Cette condensation se produit la nuit, à un moment où la plante ne transpire pas. Pourtant, certaines plantes sont capables d’absorber cette eau par leur surface foliaire. Une partie est stockée pour leurs propres besoins ; l’excédent peut ensuite être redistribué au réseau mycorhizien ou aux zones d’hyperfluidité.

La vigne voisine peut alors en bénéficier le jour suivant.

Ainsi, il devient possible d’imaginer des structures végétales plus froides que la vigne, capables :

  • de capter l’humidité de l’air ;
  • de limiter la condensation directe sur les feuilles de vigne ;
  • de redistribuer ensuite cette eau au sein de l’écosystème.

Pour Hervé Covès, cela ouvre la voie à un nouveau cycle local de l’eau, à l’échelle de quelques mètres, susceptible de fonctionner plusieurs fois dans une même nuit.

L’eau se cultive

Cette logique peut être appliquée à différentes échelles. Dans les paysages de forte pente, elle peut conduire à des aménagements en terrasses, avec des corridors et des décrochements où la vie circule et où l’eau se condense puis se redistribue. Hervé Covès montre l’exemple d’un vignoble autrichien, où la structure du paysage a été profondément retravaillée dans ce sens.

Là où le relief naturel manque, on peut aussi chercher à recréer des effets analogues grâce aux arbres et aux formes du parcellaire.

D’où cette idée forte, reprise au cours de l’intervention : l’eau se cultive.
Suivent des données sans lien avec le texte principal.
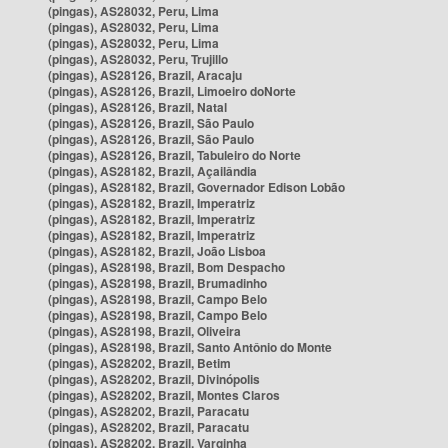
(pingas), AS28032, Peru, Lima
(pingas), AS28032, Peru, Lima
(pingas), AS28032, Peru, Lima
(pingas), AS28032, Peru, Trujillo
(pingas), AS28126, Brazil, Aracaju
(pingas), AS28126, Brazil, Limoeiro doNorte
(pingas), AS28126, Brazil, Natal
(pingas), AS28126, Brazil, São Paulo
(pingas), AS28126, Brazil, São Paulo
(pingas), AS28126, Brazil, Tabuleiro do Norte
(pingas), AS28182, Brazil, Açailândia
(pingas), AS28182, Brazil, Governador Edison Lobão
(pingas), AS28182, Brazil, Imperatriz
(pingas), AS28182, Brazil, Imperatriz
(pingas), AS28182, Brazil, Imperatriz
(pingas), AS28182, Brazil, João Lisboa
(pingas), AS28198, Brazil, Bom Despacho
(pingas), AS28198, Brazil, Brumadinho
(pingas), AS28198, Brazil, Campo Belo
(pingas), AS28198, Brazil, Campo Belo
(pingas), AS28198, Brazil, Oliveira
(pingas), AS28198, Brazil, Santo Antônio do Monte
(pingas), AS28202, Brazil, Betim
(pingas), AS28202, Brazil, Divinópolis
(pingas), AS28202, Brazil, Montes Claros
(pingas), AS28202, Brazil, Paracatu
(pingas), AS28202, Brazil, Paracatu
(pingas), AS28202, Brazil, Varginha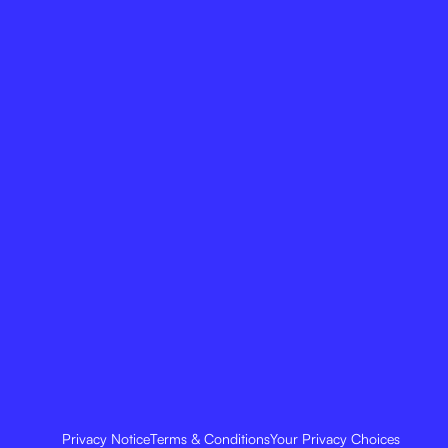
Privacy Notice
Terms & Conditions
Your Privacy Choices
Face aux inquiétudes sur le manque d’eau et aux projets d’ouverture à l’irrigation dans certaines appellations, Hervé Covès suggère qu’il existe aussi des moyens d’agir très concrètement au sein même des parcelles, en travaillant les symbioses, les formes du paysage, les vieux arbres, les zones humides, les plantes compagnes et les réseaux vivants.

Conclusion

La conclusion de l’intervention est claire : la production ne peut pas être pensée seulement en termes d’intrants ou de techniques isolées. Elle doit être envisagée à partir des symbioses qui rendent possible la circulation de l’eau, des nutriments, des micro-organismes et des informations.

Dans cette perspective, la vigne n’est pas seule. Elle fait partie d’un ensemble vivant composé :

  • de champignons et de bactéries ;
  • de plantes compagnes ;
  • de vieux arbres ;
  • de zones humides ;
  • d’oiseaux ;
  • de paysages structurés pour faire circuler la vie et condenser l’eau.

Mettre les symbioses au service de la production, c’est donc restaurer ou favoriser ces coopérations pour rendre les vignobles plus autonomes, plus résilients et plus capables de faire émerger eux-mêmes des solutions.